All Quiet On The Eastern Esplanade
The Libertines
Dans un récent entretien chez Konbini, Pete Doherty parle de ses inspirations, de son rapport à la célébrité, et en profite pour rappeler la distance qui séparent The Libertines d’artistes comme Joy Division ou Bob Dylan. Mais de conclure : peut-être sera-t-elle comblée avec ce nouvel album ? Alors, pour vous éviter des crises d’angoisse à répétition en attendant la réponse à cette question, non, All Quiet On The Eastern Esplanade, potentiel dernier album de la longue carrière de Doherty avec Carl Barât, John Hassall et Gary Powell, ne propulse pas le groupe dans une nouvelle dimension. Mais ce n’est pas pour autant un disque qui ne tente rien, ou qui ne serait que le témoin de l'écart qui sépare désormais les Libertines de leurs glorieux débuts.
En 2015, le retour du groupe pour Anthems For Doomed Youth était accompagné d’une sortie assez mal venue de Pete Doherty, précisant que ce comeback tant attendu était surtout une question de fric.

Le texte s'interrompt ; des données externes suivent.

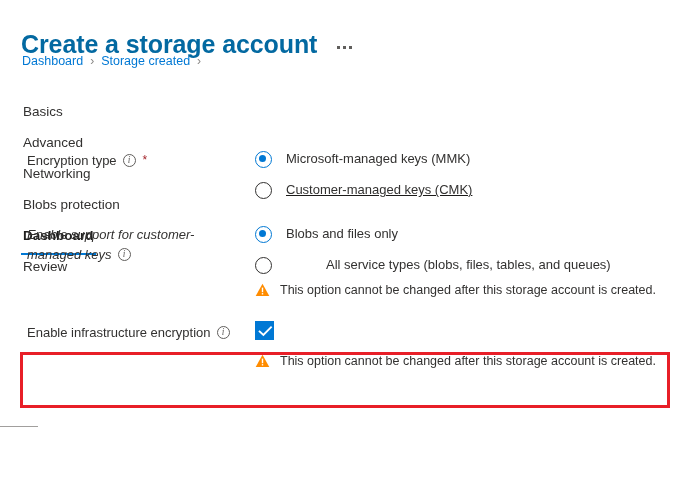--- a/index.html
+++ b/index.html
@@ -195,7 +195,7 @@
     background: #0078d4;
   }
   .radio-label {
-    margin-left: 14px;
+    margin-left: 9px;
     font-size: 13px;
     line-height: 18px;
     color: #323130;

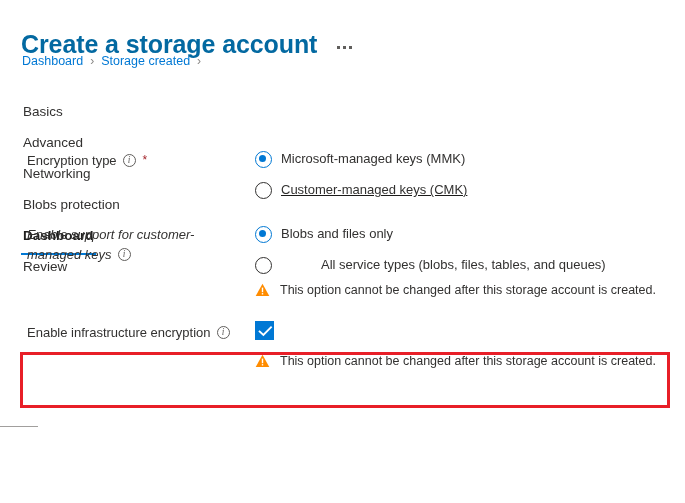--- a/index.html
+++ b/index.html
@@ -300,7 +300,7 @@
         <span class="radio-mark"></span>
         <span class="radio-label">Microsoft-managed keys (MMK)</span>
       </div>
-      <div class="radio-item" style="margin-bottom:0;text-decoration:underline;">
+      <div class="radio-item" style="margin-bottom:0;">
         <span class="radio-mark"></span>
         <span class="radio-label">Customer-managed keys (CMK)</span>
       </div>

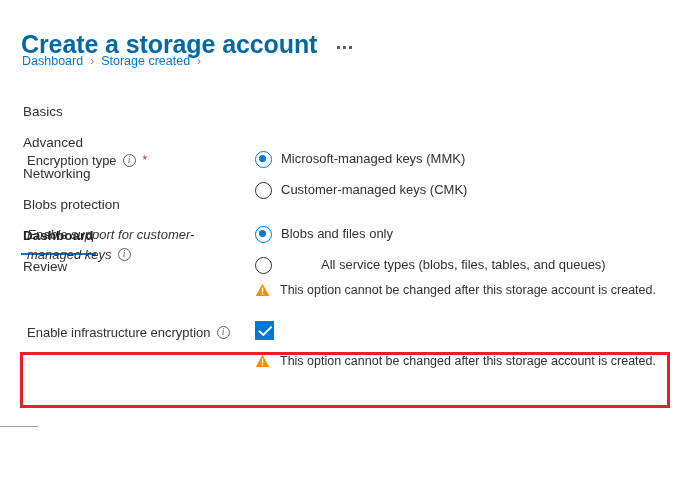--- a/index.html
+++ b/index.html
@@ -316,7 +316,7 @@
         <span class="radio-mark"></span>
         <span class="radio-label">Blobs and files only</span>
       </div>
-      <div class="radio-item" style="margin-bottom:8px;gap:40px;">
+      <div class="radio-item" style="margin-bottom:8px;">
         <span class="radio-mark"></span>
         <span class="radio-label">All service types (blobs, files, tables, and queues)</span>
       </div>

Peut-être était-ce une bonne idée d’annoncer ce qu’on aurait probablement deviné en écoutant un disque qui réussissait surtout à donner envie de réécouter les précédents, en cherchant à répéter des formules dépassées et potentiellement loin de ce qui animait alors Doherty et Barât.
Sur All Quiet On The Eastern Esplanade, le groupe prend son temps, ralentit le rythme, à l’image de ce que Barât produit avec The Jackals, et de ce que Doherty fait depuis son premier album solo en 2009, et même auparavant avec les Babyshambles. Exit le punk donc, l’accueil est fait à un rock plus traditionnel, voire à un « rock-à-papa » auquel on n'imaginait pas avoir droit dès 2024. C’est le cas du single « Merry Old England », traditionnel anti-hymne du groupe à la dépression britannique. On finit par se dire que pour la première fois depuis Up The Bracket, The Libertines ne crée plus la dissonance entre l’énergie de la jeunesse et la nostalgie qui les anime. Les rêves désespérés de jeunes poètes ont mué en vieillesse assez banale, reprenant musicalement ce qui était déjà l’intention de « Good Old Days » en 2002. Le jeune garçon qui court après le temps dans « Run run run » ou l’enterrement du clip de « Shiver » (« The last king of every dying empire / Just let it die / Sit down, enjoy the ride ») sont autant d’illustrations d’une mélancolie qui peine à se renouveler, et tire doucement de la joie de l’effacement des choses vers une simple tristesse.
Et si les ballades comme la reprise de Tchaikovski sur « Night Of The Hunter » ou le très beau « Songs They Never Play On The Radio » donnent un nouveau souffle au groupe, on sent qu’il n’est plus au niveau de sa légende. Il suffit de réaliser que sur tous les titres produits pour construire cet album, ils ont choisi de conserver « I Have A Friend », qui reprend accord pour accord « Last Post On The Bugle », et qui, lorsqu’il faut tout de même s’en écarter pour le refrain, se complaît dans une harmonie bien moins cohérente que ce joli passage en mineur de 2004.
Nul doute que les fans hardcores des Libertines trouveront de quoi satisfaire une attente de presque dix ans, mais il serait peut-être temps, comme l’ont fait d’autres groupes, de lâcher l’affaire et de se concentrer sur d’autres projets. En vieillissant, la voix de Carl Barât est devenue particulièrement belle, et Pete Doherty a d’autres identités musicales à mener, entre la chanson, la folk et le reggae. Malheureusement, dépendant des ventes et des streams du disque, on parierait plutôt sur un énième comeback dans six ou sept ans, lorsque le besoin d’argent se fera sentir, pour un album cette fois véritablement oubliable.